Nichtbetroffenheitsbescheinigung nach § 1026 BGB
Wird ein Grundstück geteilt, auf dem eine Grunddienstbarkeit – etwa ein Wege-, Leitungs- oder Überfahrtsrecht – eingetragen ist, muss geklärt werden, ob diese Belastung auf alle neu entstehenden Flurstücke übergeht oder nur auf den Teil, der tatsächlich vom Ausübungsbereich betroffen ist. § 1026 BGB regelt diesen Fall: Liegt eine Dienstbarkeit nach ihrer örtlichen Lage nur auf einem Teil des geteilten Grundstücks, bleibt der andere Teil lastenfrei – vorausgesetzt, dies wird amtlich bestätigt.
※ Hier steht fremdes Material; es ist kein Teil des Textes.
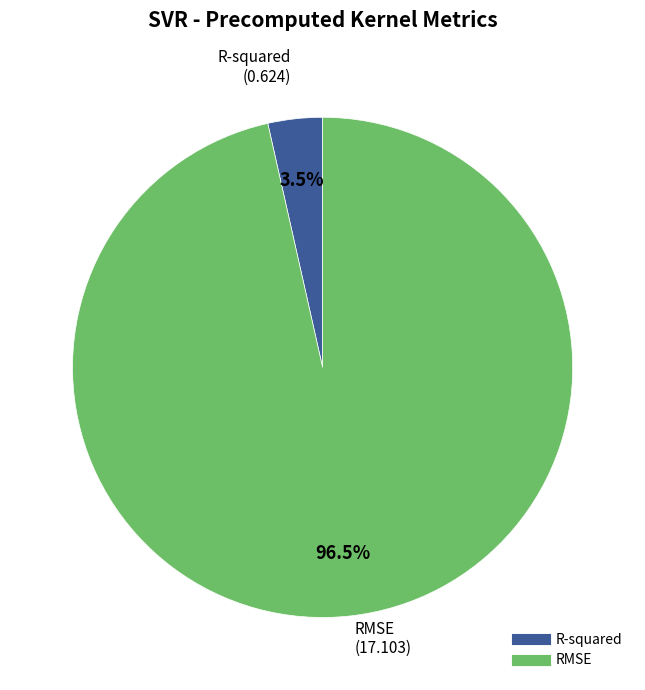

What portion of the pie excludes R-squared?

96.5%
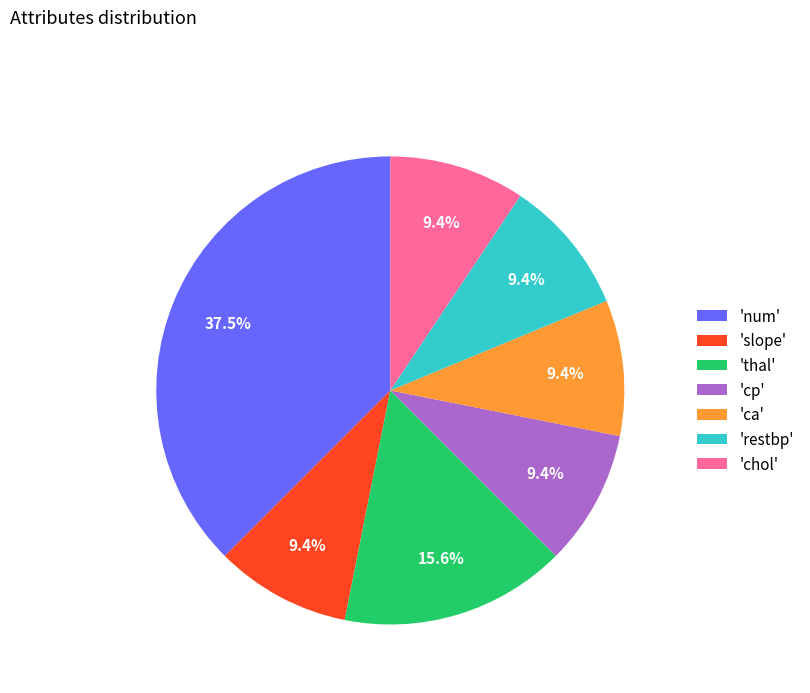

Does 'thal' represent more than half of the total?

No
Die Nichtbetroffenheitsbescheinigung ist das hierfür erforderliche Dokument. Sie ermöglicht die lastenfreie Abschreibung der nicht betroffenen Teilfläche im Grundbuch und wird häufig von Notaren im Zuge der Beurkundung eines Kaufvertrags angefordert. Als ÖBVI im Land Brandenburg bin ich berechtigt, diese Bescheinigung auszustellen – gleichrangig mit den zuständigen Katasterbehörden.
Für die Ausstellung benötigt werden ein aktueller Grundbuchauszug, eine Flurkarte sowie gegebenenfalls die Bewilligungsurkunde der betreffenden Dienstbarkeit.